The raw data were converted to mgf files by using Bruker Compass DataAnalysis (version 5.2) and subsequently converted to mzML files by msconvert of the ProteoWizard (version 3.0.20229 64-bit) (67). The mzML files were searched using Comet (version 2021.01 rev.0) (68) with a custom database. Briefly, the genome sequence of S. aureus ATCC 43300 was converted into a protein database using the GeneMark (version 3.25) gene prediction tool (69). The proteins were then annotated using BLASTp (version 2.7.1) from NCBI using S. aureus NCTC 8325 as the protein database. The sequences of common contaminants, such as trypsin and human keratins, and decoy sequences generated by shuffling amino acid sequences between tryptic cleavage sites were added to the database. The decoy sequences in the database are used for the false-discovery rate estimation of the identified peptides. The search parameters criteria were set as follows: 40 ppm peptide mass tolerance, monoisotopic mass type, fully digested enzyme termini, 0.05 amu fragment bin tolerance, 0 amu fragment bin offset, carbamidomethylated cysteine, and oxidated methionine as the fixed and variable modifications, respectively. The search results from Comet were processed by using PeptideProphet (70), iProphet, and ProteinProphet of the Trans-Proteomics Pipeline (TPP) (71) in the decoy-assisted nonparametric mode. Every mzML run was analyzed independently. Protein identifications were filtered at a false discovery rate of 0.01 as predicted by ProteinProphet.

Label-free quantification of proteomics data by spectral counting.

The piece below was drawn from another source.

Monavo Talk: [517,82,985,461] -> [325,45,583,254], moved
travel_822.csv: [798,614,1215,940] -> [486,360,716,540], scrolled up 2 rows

The proteins identified in at least two out of three biological replicates were used for label-free quantification by spectral counting. The quantification of proteins was given by the normalized spectral abundance factor (NSAF) (72), where the number of peptide-spectrum matches (PSMs) for each protein divided by the length of the corresponding protein was normalized to the total number of PSMs divided by the lengths of protein for all identified proteins. The differentially expressed proteins were filtered by the following cutoff: average spectral counts of at least 3, the P values for Student's t test on the NSAF values were lower than 0.05, and the fold changes were higher or lower than ±1.5. Moreover, unique proteins that were only detected in the treatment and experimental samples or the control samples were retained for analysis, as they were also likely to have higher or lower expression. To minimize false positives, we further limited our attention to only uniquely detected proteins with spectral counts greater than 3. Here, we assumed that these unique proteins with sufficiently high spectral counts were also induced or upregulated (if detected only in the treatment or experimental samples and not in control samples) or repressed or downregulated (if detected only in control samples and not in treatment samples).

Bioinformatics analysis.

To highlight potentially important proteins among the differentially expressed proteins, STRING version 11.5 (73) was used to predict the protein-protein interactions and to visualize the interactions. DAVID (Database for Annotation, Visualization and Integrated Discovery) version 6.8 (74) was used for GO and pathway analysis.

Data availability.

Whole-genome sequence data have been deposited to the BioProject database (NCBI) under the accession numbers PRJNA798197 and PRJNA819400. The mass spectrometry proteomics data have been deposited with ProteomeXchange via the PRIDE repository with the data set identifier PXD031078.